Stored items:
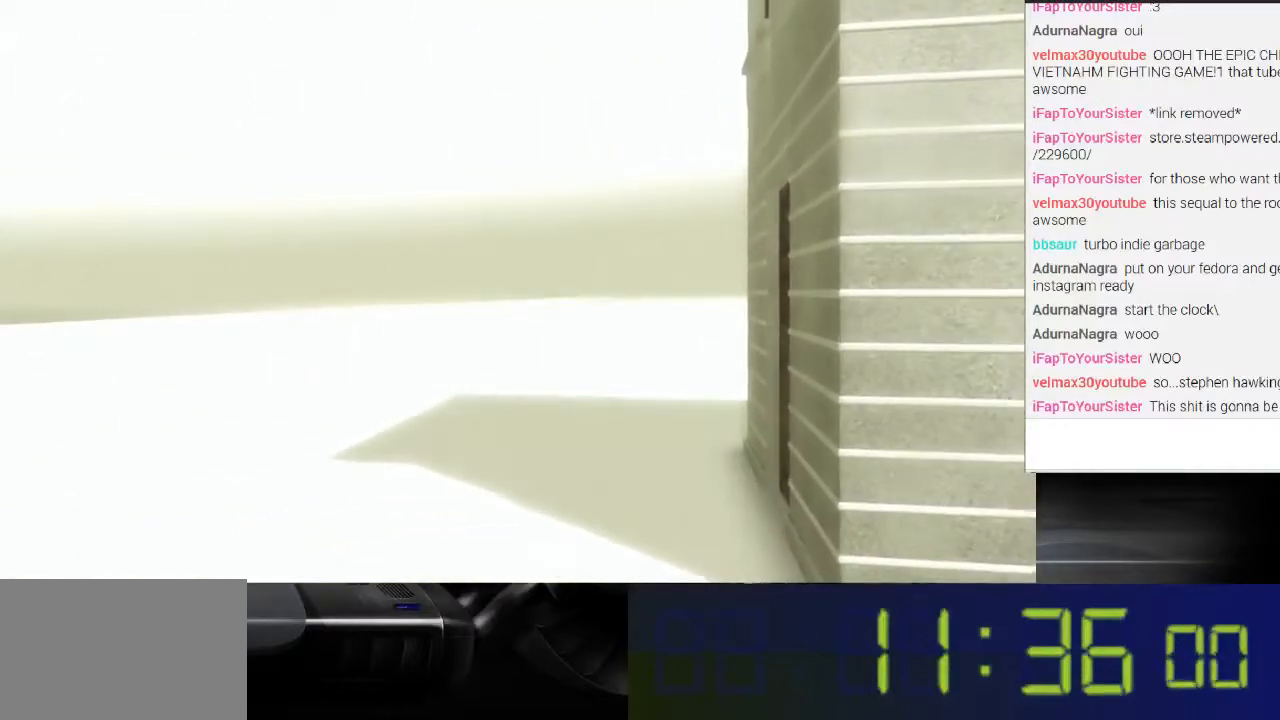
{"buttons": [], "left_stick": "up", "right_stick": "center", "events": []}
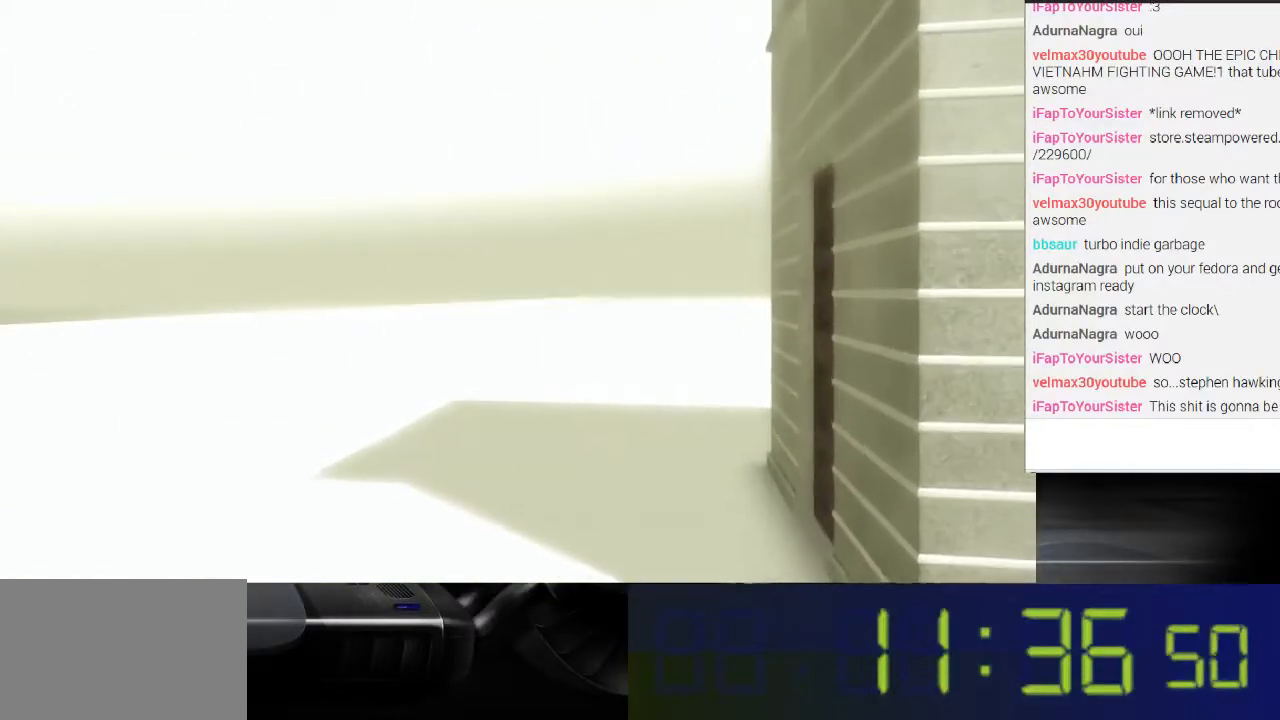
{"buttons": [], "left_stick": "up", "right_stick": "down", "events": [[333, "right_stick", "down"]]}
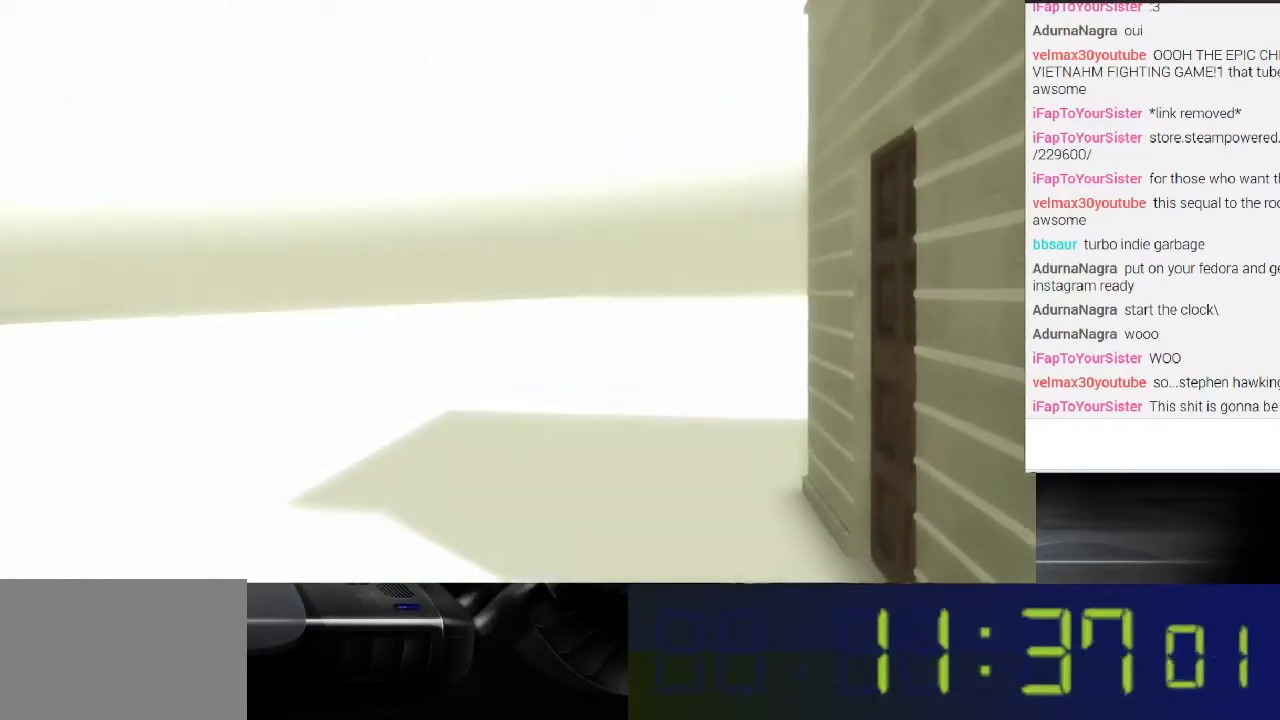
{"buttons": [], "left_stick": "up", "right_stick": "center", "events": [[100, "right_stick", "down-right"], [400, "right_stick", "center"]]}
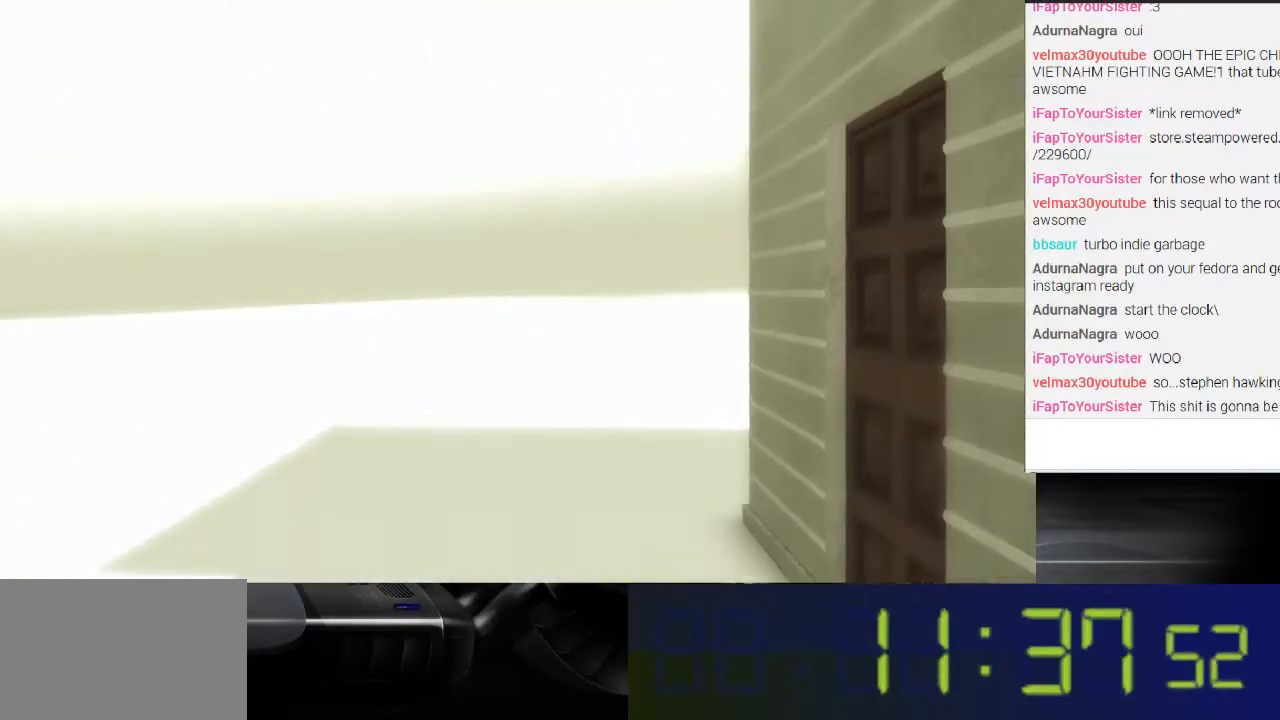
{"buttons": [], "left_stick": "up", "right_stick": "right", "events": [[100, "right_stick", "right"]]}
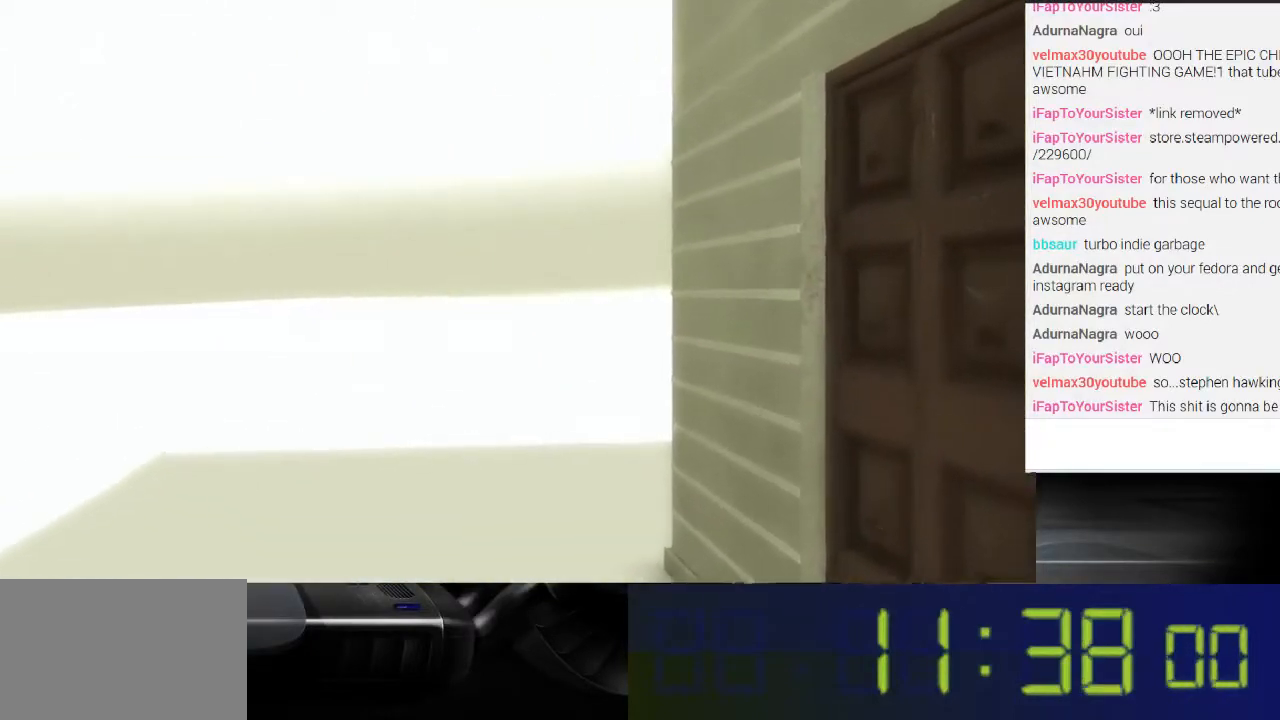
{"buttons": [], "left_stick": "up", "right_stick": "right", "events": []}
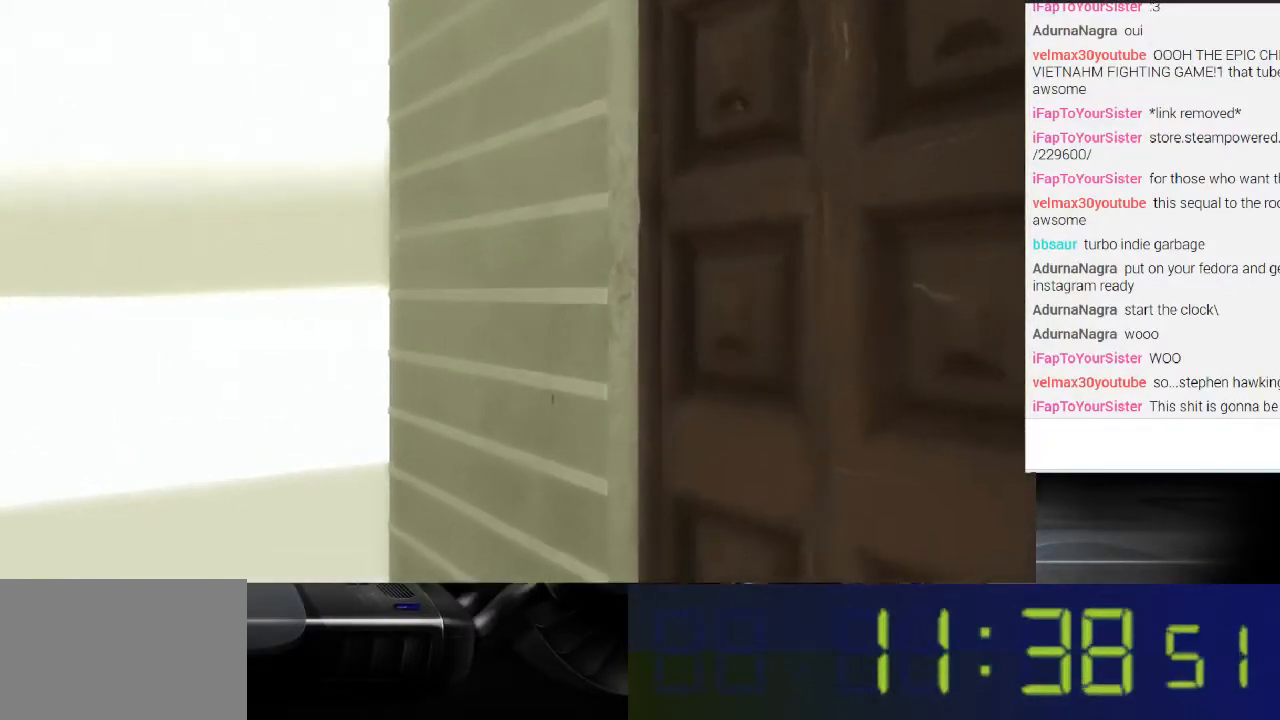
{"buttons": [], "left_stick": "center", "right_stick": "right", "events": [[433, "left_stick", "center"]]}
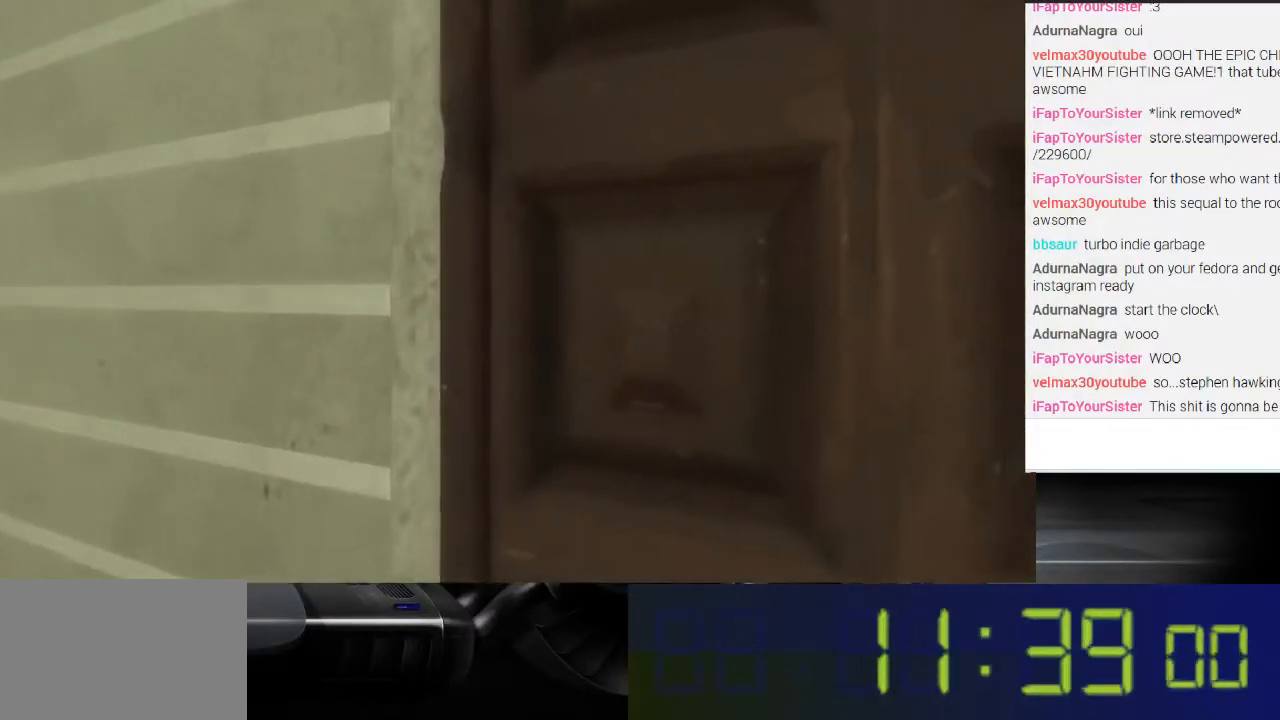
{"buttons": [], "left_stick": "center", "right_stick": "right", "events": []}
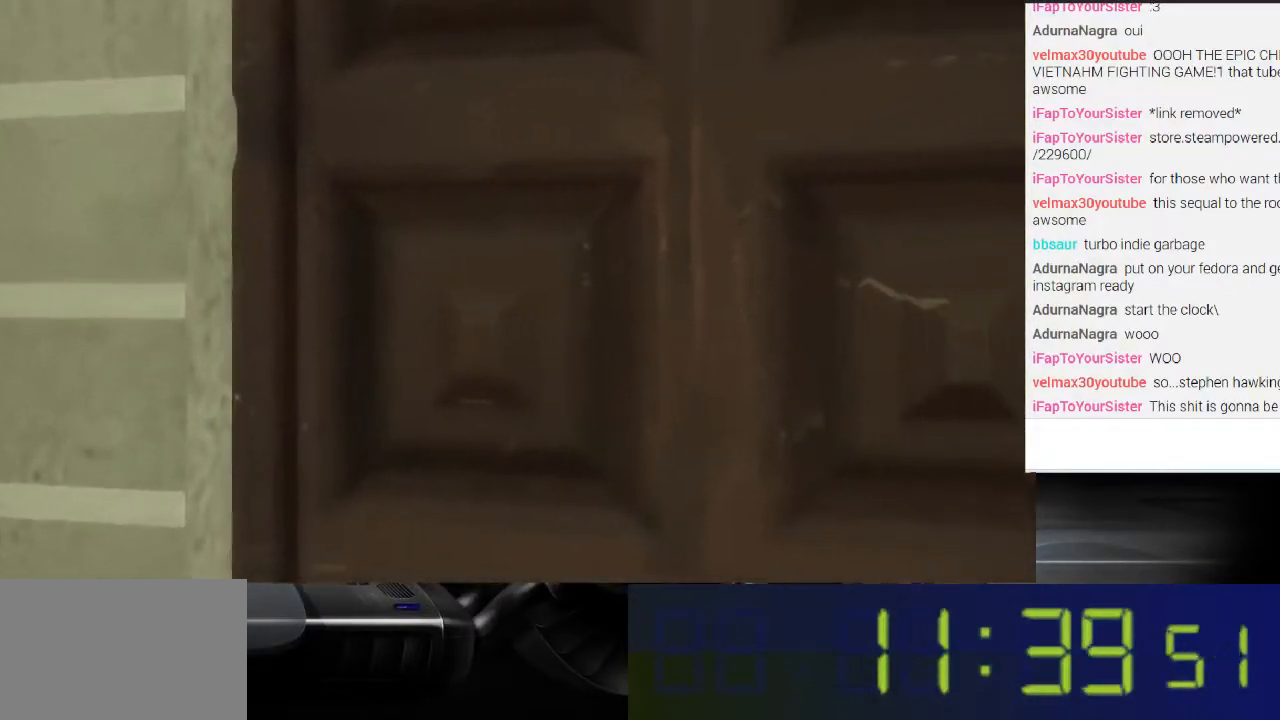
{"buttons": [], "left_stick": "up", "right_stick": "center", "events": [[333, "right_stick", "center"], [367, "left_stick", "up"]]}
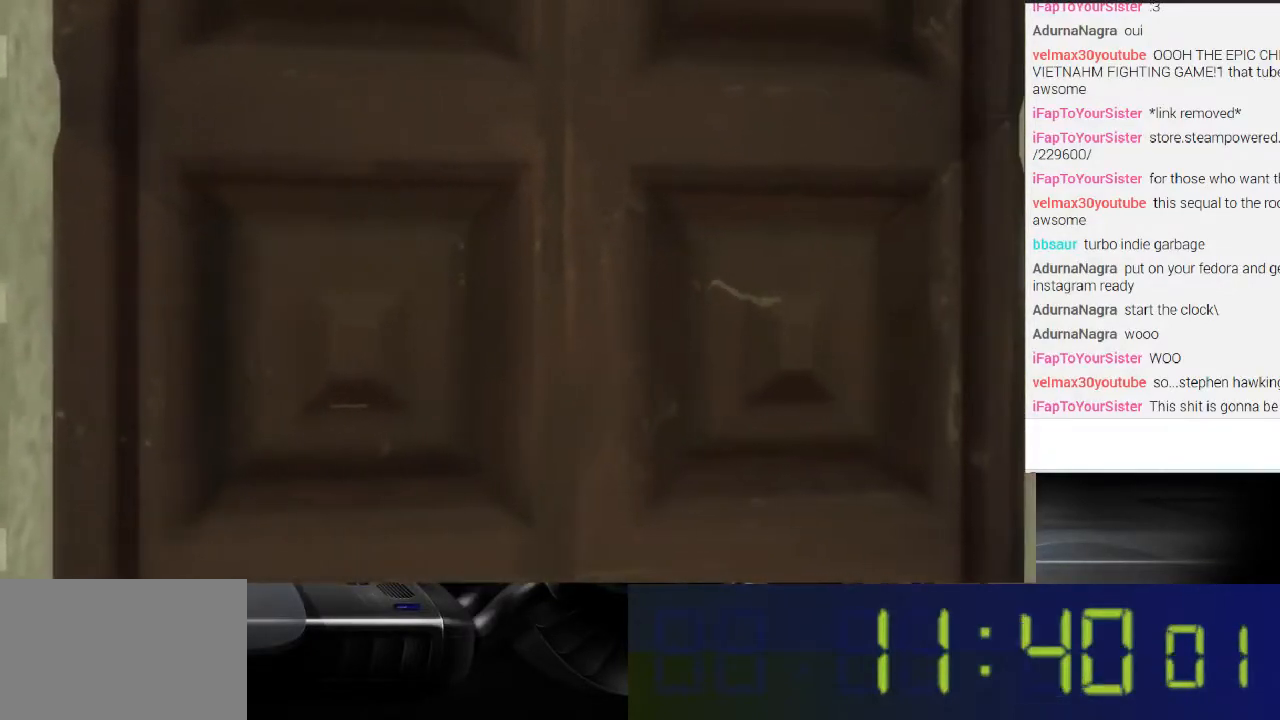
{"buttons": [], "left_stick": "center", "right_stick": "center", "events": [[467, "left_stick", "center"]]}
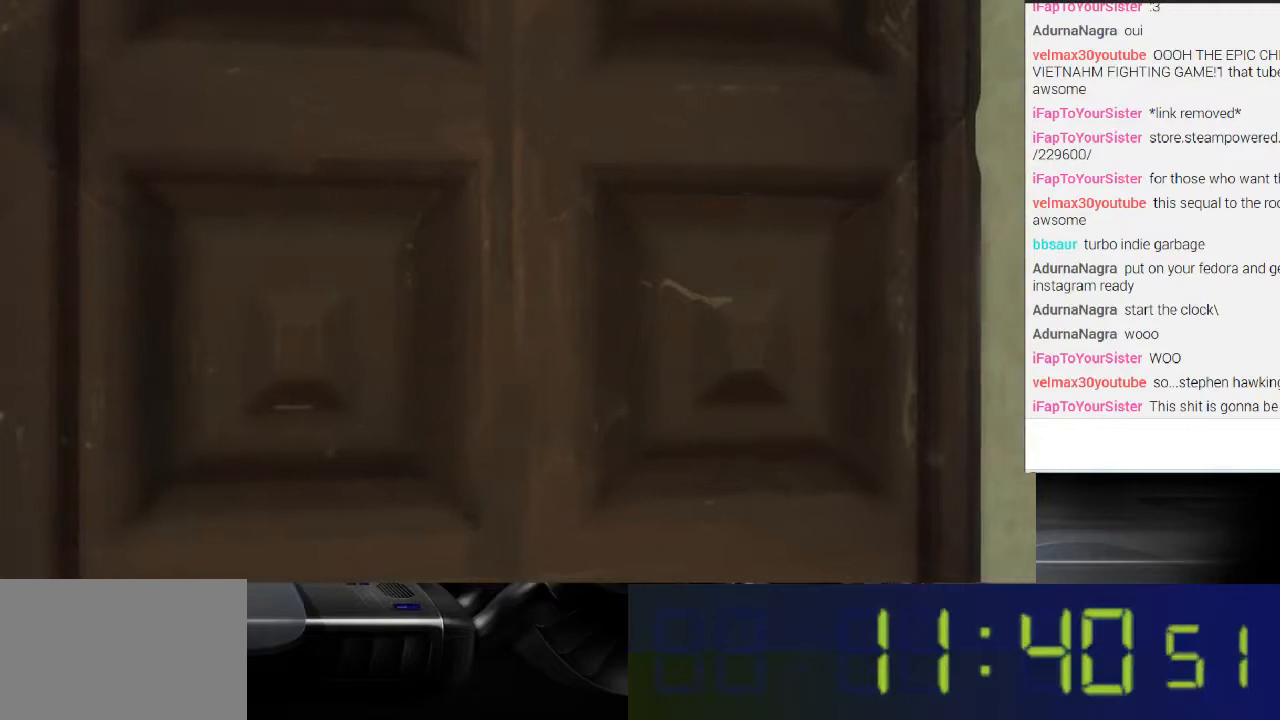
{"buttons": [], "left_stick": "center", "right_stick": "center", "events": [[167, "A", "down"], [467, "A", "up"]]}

INSTRUCTIONS TO FOLLOW: A verbatim reproduction of each entry is expected, with every picture omitted.

SOLUTION BELOW:
{"buttons": [], "left_stick": "up", "right_stick": "center", "events": []}
{"buttons": [], "left_stick": "up", "right_stick": "down", "events": [[333, "right_stick", "down"]]}
{"buttons": [], "left_stick": "up", "right_stick": "center", "events": [[100, "right_stick", "down-right"], [400, "right_stick", "center"]]}
{"buttons": [], "left_stick": "up", "right_stick": "right", "events": [[100, "right_stick", "right"]]}
{"buttons": [], "left_stick": "up", "right_stick": "right", "events": []}
{"buttons": [], "left_stick": "center", "right_stick": "right", "events": [[433, "left_stick", "center"]]}
{"buttons": [], "left_stick": "center", "right_stick": "right", "events": []}
{"buttons": [], "left_stick": "up", "right_stick": "center", "events": [[333, "right_stick", "center"], [367, "left_stick", "up"]]}
{"buttons": [], "left_stick": "center", "right_stick": "center", "events": [[467, "left_stick", "center"]]}
{"buttons": [], "left_stick": "center", "right_stick": "center", "events": [[167, "A", "down"], [467, "A", "up"]]}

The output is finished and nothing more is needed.